Article Preview
Top1. Introduction
A large number of modern applications and systems involve transaction processing. These transactions refer to events such as commercial transactions, banking, entry or updates of health records, etc. Each such event generates data, known as transactional data, which may be recorded for the generation of useful information in the future. Few examples of such data’s utility include the generation of product recommendations from a user’s past purchase history, inventory management given the sales records, fraud detection from users’ financial transactions and many more. However, publishing or publicly sharing any individual’s data may lead to serious privacy implications (Barbaro & Zeller, 2006; Narayanan & Shmatikov, 2008). This is especially true when this data is sensitive, for example, the data contains a user’s financial or health records.
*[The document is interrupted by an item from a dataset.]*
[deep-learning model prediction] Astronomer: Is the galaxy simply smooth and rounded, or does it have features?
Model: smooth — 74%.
Further, data privacy is an important facet of data security and needs the utmost attention. This has led to a vast body of research studies in the domain of privacy-preserving publishing of data (Terrovitis et al., 2008; He & Naughton, 2009; Zhang et al., 2012; Kohlmayer et al., 2012). The methods to provide privacy-preserving data publishing include data encryption and data anonymization. Data anonymization is a popular way for privacy-preserving data publishing. Anonymization removes the fact that the particular records belong to the particular individual. The approach of anonymization is sufficient to prevent privacy attacks on published data. Therefore, the paper proposes the method based on anonymization to provide privacy-preserving publication of transactional data.
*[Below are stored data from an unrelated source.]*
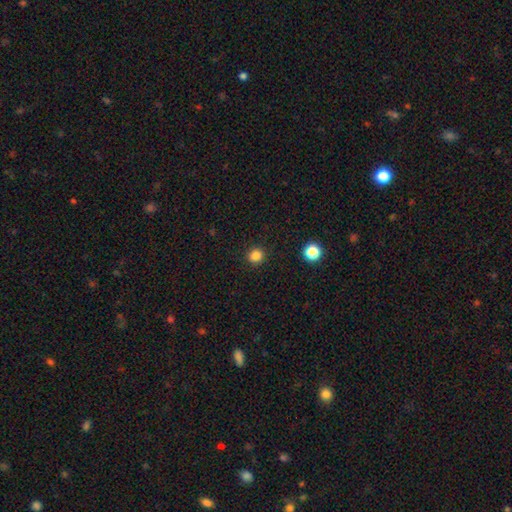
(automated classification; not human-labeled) smooth-or-featured: smooth: 84% | star or artifact: 13% | featured or disk: 3%
  how-rounded: round: 89% | in between: 11% | cigar-shaped: 1%
  merging: none: 91% | minor disturbance: 6% | major disturbance: 2% | merger: 1%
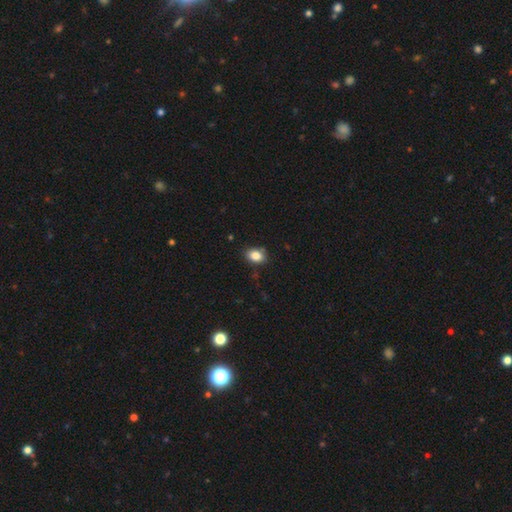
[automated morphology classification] Smooth or featured: smooth — 84% (star or artifact — 9%)
How rounded: in between — 71% (round — 28%)
Merging: none — 82% (minor disturbance — 14%)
Some developed techniques, such as OLA (Zhang et al., 2012), Flash (Kohlmayer et al., 2012) are available to anonymize structured or relational data. It has been observed (Puri et al., 2019) that anonymization techniques for relational data do not apply to transactional data due to the lack of structure and sparseness in the latter. Hence, different models are required to define privacy- preserving publication of transactional data. A few models such as complete k-anonymity (He & Naughton, 2009), km-anonymity (Terrovitis et al., 2008), etc. have been developed in the past to define the privacy of transactional data. Complete k-anonymity assumes that every combination of attributes may be sensitive and should occur at least k times. Anonymization of data to achieve complete k-anonymity requires multiple additions or deletions of items from the dataset and thus, results in a high amount of information loss. Information loss is said to occur if the anonymized data is no longer useful for statistical analysis and mining purposes or does not provide similar information as original data. In comparison to complete k-anonymity, the km-anonymity model assumes every combination of attributes cannot be sensitive, therefore, it ensures every m-combination of items should occur at least k times. Since the km-anonymity model limits the anonymization to upto m items, hence, information loss is low compared to complete k-anonymity, and therefore, it is commonly used for transactional data to protect from identity disclosure attack (Terrovitis et al., 2008).